Top of RECORDS SHOWN

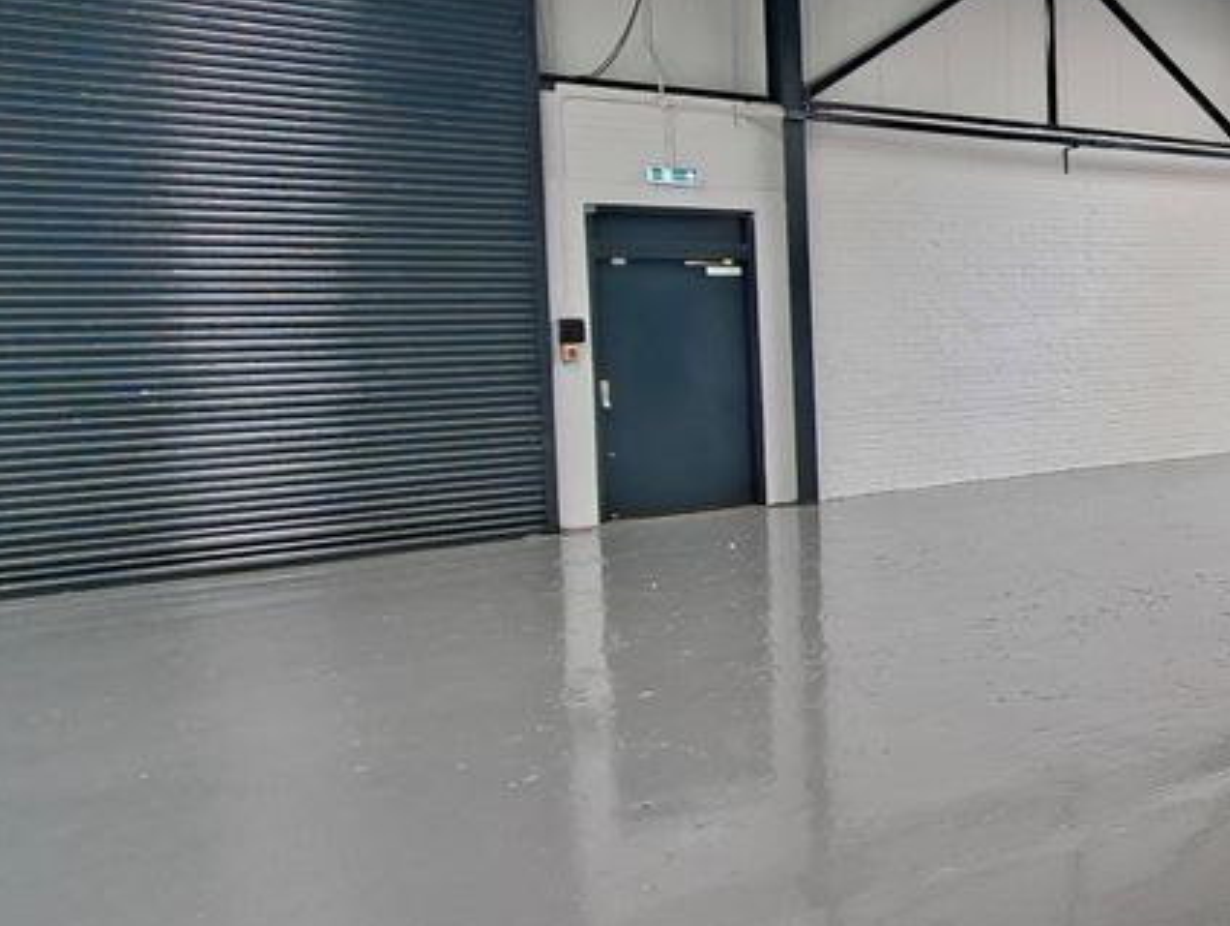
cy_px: 385
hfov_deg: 39.6
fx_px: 1209
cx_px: 1459
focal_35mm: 34
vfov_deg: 41.7
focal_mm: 1.74
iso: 40
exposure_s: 1/157
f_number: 2.2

Bottom of RECORDS SHOWN

ABOUT THIS EXERCISE:
Retype all entries exactly, without the images.

EXPECTED ANSWER:
cy_px: 385
hfov_deg: 39.6
fx_px: 1209
cx_px: 1459
focal_35mm: 34
vfov_deg: 41.7
focal_mm: 1.74
iso: 40
exposure_s: 1/157
f_number: 2.2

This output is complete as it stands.